幕間 ~喜びは束の間~

 バーグさんと再会できた喜びは大きかった。

 そして予想通り、喜びは束の間だった……


 ジッと手を見る。

 プラスチックみたいな素材。

 一昔前のロボットみたいなマジックハンドみたいな変なアーム。

 もちろん二足歩行なんて高度なものはついていない。某自動掃除機みたいに円盤型のローラーで移動する仕様になっている。


 そう。わたしはブラックペッパー君となっていた。が。不思議とこの体にもなじみ始めていた。という状況で、バーグさんと向かい合ってテーブルについていた。


「関川さん、久しぶりの作品でしたね。なるほど、二刀流というのは仕事と家庭の両立だったと。そこから育児も入って三刀流になるというオチだったわけですね」


 バーグさんは自分のノートパソコンを開き、投稿したばかりのわたしの作品を読んでいた。おしゃれなグリーンのフレームの眼鏡なんかもかけていて、それがまた知的でクールで最高に似合っている。


「……でも、なんかモヤッとした感じがありますね。なんというか筆が乗り切っていないような、ちょっと語りにムラがある感じですかねぇ」


「やっぱり分かるかぁ。なんかアイデアがまとまらないうちに書き始めて、オチを思いついたのでそのまま書き切ったんだよね」とわたし。

「まさにそんな感じがしますね」

 眼鏡をずらして、フフッと柔らかく笑うバーグさん。


 ブラックペッパー君にはなったものの、こんな風にテーブルをはさんで創作の話ができるのは楽しい! こんな時間が持てるならブラックペッパー君でいるのも悪くない。まぁもともと私は順応性が高い方なのだ。

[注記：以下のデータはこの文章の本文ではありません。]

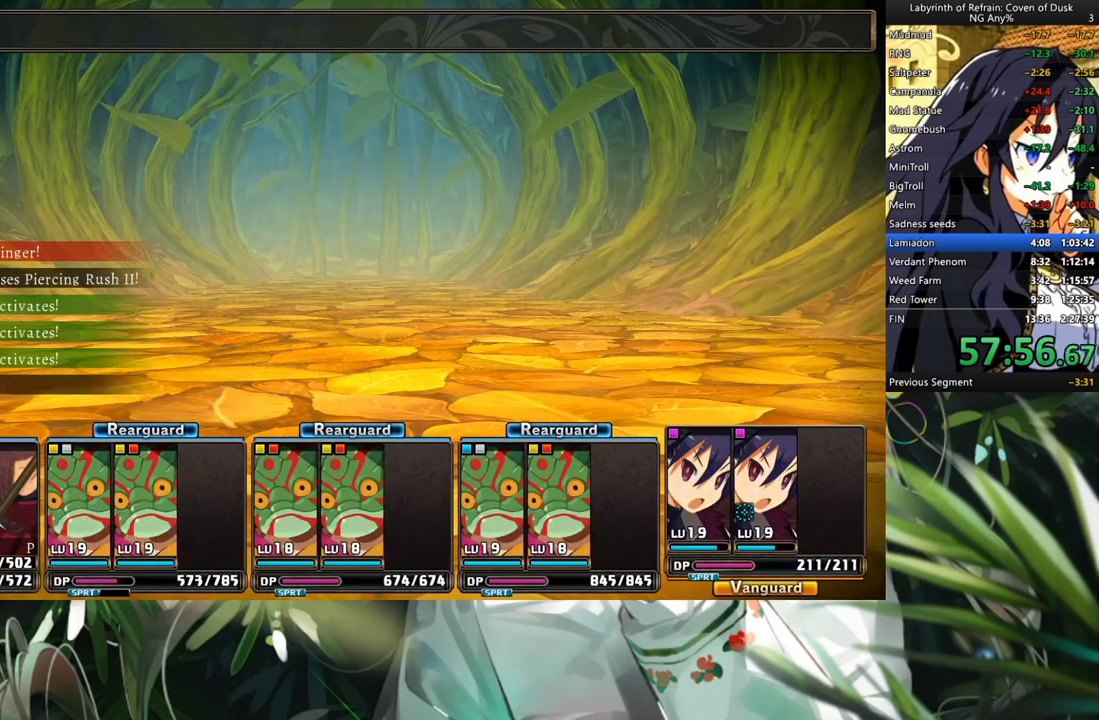
{"buttons": ["R1"], "left_stick": "center", "right_stick": "center", "events": []}
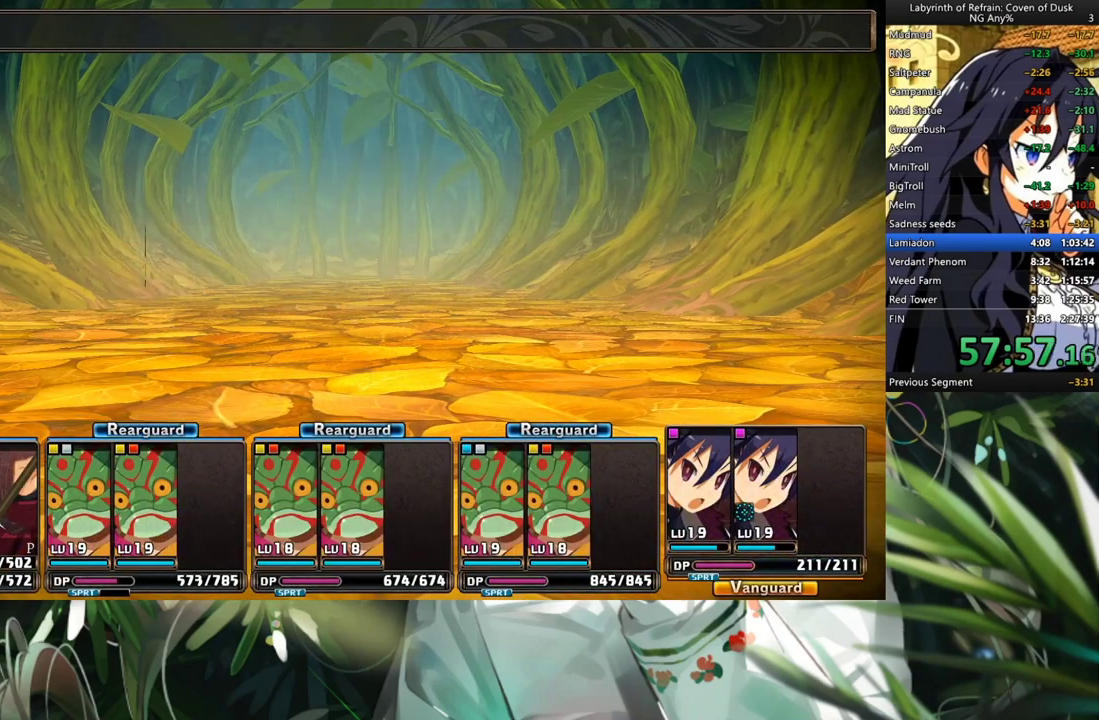
{"buttons": ["R1"], "left_stick": "center", "right_stick": "center", "events": []}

「でもまぁ、相変わらずひどいお題だったよね。二刀流ってアレでしょ? 大谷選手でしょ? 連日の活躍は本当すごいけどさ、それをそのままお題に持ってくるなんて安易すぎるよ、書き手のことなんかなにも考えてないよね」


 と、話したところでなぜかバーグさんの目が真っ赤になり、みるみる涙があふれて、ポトリポトリとしずくを流し始めた。


「あれ? オレなんか変なこと言った?」

「ごめんなさい! 全部その通りです。ごめんなさい」

「いや、バーグさんが謝ることなんてないよ。悪いのは編集部の連中なんだから」

……」


 バーグさんはそう言ってまたポロポロと泣き出してしまった。

 やってしまった……しかし出てきた言葉を戻すことはできない。


「で、でもさ、考え甲斐のあるいいお題だったよね!」

 と明るく言ってみたが、バーグさんはジトッとした目で見つめ返している。

「ホントにそう思ってますか?」

「ああ、もちろん! それにいろんな名作も生まれているしね! これもお題あってのことだよ、なに、わたしにはちょっと難しかっただけ、それだけだよ! それより、カクヨムの編集部で働いているんだって? ずいぶんと忙しそうだけど」


「はい。でもとっても楽しいです! ファンの作家さんのお手伝いをしているというか、そうですね【推し活】みたいなものですね……そうだ! こんどのお題はそれにしてみます! うん、いいかも!」


「そんな簡単に決めてもいいの?」

「はい! 今年はあたしが決める係だって、バーバラ編集長もそう言ってましたから。ということでさっそく書いてくださいねっ!」

「え? もう? しかも『推し活』って?」


「やっぱり変なお題ですか? 書きにくいですか?」

 そういうバーグちゃんの瞳がウルウルと滲み出す。


 ハッキリ言おう。すっごく書きづらい! だがバーグちゃんの涙を止めるためなら、私は鬼になろう! 悪魔にだって魂を売ろう! カクヨムのユーザー全てを敵に回そう!



「ですよねっ! やった、関川さんに褒めてもらっちゃった!」

「いやぁ、バーグさんにはお題の才能があるよ」


 ニッコリと笑うバーグさん。それに応える私。

 狭い六畳間、小さなちゃぶ台を挟んで座る二人。

 完璧じゃないか。幸せってのはこういうところにあるんだ!


「いっけない! もうこんな時間!」

「今日は誰のところに行くの?」

「出っぱなし先生のところに行ってきます。でもあの先生、いつもワイン飲んでるから書いてるかどうか……」

「まぁいろいろと気を付けてね」

「はい。では行ってきます!」


 バーグさんはあわただしく部屋を出て行ってしまった。


 さて困った。


「推し活? どうやって書いたらいいんだ? そんな活動したことないし」


 頭を抱えようとしたが、可動範囲の問題で両手はバンザイの位置で止まっていた。


 と、苦難の中で書いたのが【勝手に(推)しやがれ】である。